-------- Material provided

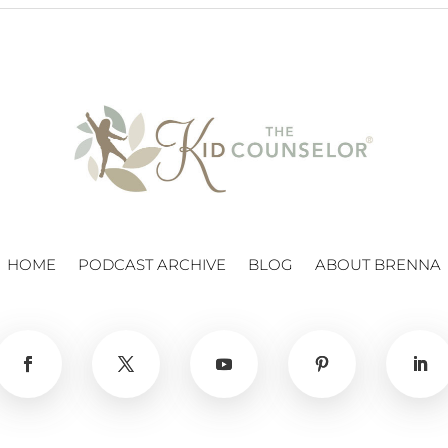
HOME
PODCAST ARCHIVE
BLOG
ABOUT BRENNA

----------------
-------- Material provided

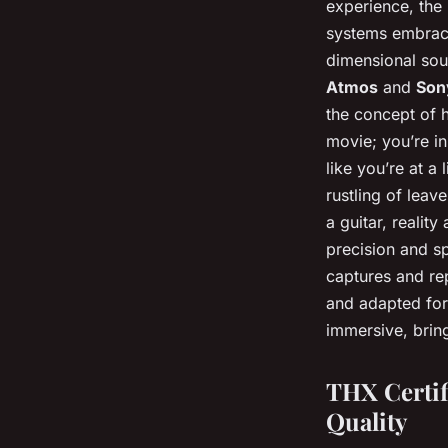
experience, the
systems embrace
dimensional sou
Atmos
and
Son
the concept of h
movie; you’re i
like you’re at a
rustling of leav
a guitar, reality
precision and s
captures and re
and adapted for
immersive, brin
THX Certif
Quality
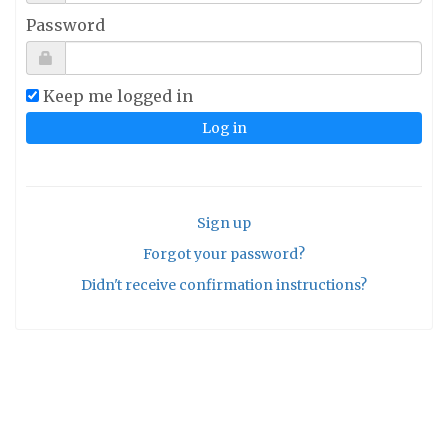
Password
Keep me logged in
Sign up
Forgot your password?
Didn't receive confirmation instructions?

----------------
-------- Material provided

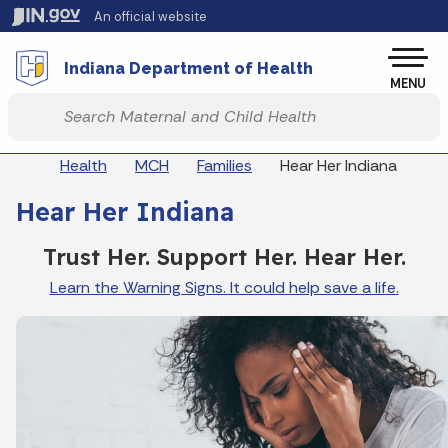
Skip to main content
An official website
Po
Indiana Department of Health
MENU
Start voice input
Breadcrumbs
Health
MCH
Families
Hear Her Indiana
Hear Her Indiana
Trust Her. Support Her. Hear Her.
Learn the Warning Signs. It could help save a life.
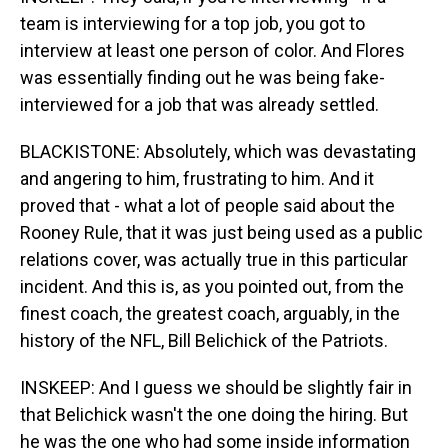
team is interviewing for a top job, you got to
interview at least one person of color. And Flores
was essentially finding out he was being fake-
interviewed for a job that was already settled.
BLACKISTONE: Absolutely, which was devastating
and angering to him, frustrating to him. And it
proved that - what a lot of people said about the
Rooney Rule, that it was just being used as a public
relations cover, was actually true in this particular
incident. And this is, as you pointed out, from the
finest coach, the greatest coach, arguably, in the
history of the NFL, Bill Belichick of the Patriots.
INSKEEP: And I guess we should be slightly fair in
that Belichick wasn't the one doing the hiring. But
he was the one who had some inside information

----------------

(What to produce) What lines above run from the one with "Skip to main content" to the one with "he was the one"? Give them again exactly, ends included, and leave the pictures out.

(Solution to this exercise)
Skip to main content
An official website
Po
Indiana Department of Health
MENU
Start voice input
Breadcrumbs
Health
MCH
Families
Hear Her Indiana
Hear Her Indiana
Trust Her. Support Her. Hear Her.
Learn the Warning Signs. It could help save a life.
team is interviewing for a top job, you got to
interview at least one person of color. And Flores
was essentially finding out he was being fake-
interviewed for a job that was already settled.
BLACKISTONE: Absolutely, which was devastating
and angering to him, frustrating to him. And it
proved that - what a lot of people said about the
Rooney Rule, that it was just being used as a public
relations cover, was actually true in this particular
incident. And this is, as you pointed out, from the
finest coach, the greatest coach, arguably, in the
history of the NFL, Bill Belichick of the Patriots.
INSKEEP: And I guess we should be slightly fair in
that Belichick wasn't the one doing the hiring. But
he was the one who had some inside information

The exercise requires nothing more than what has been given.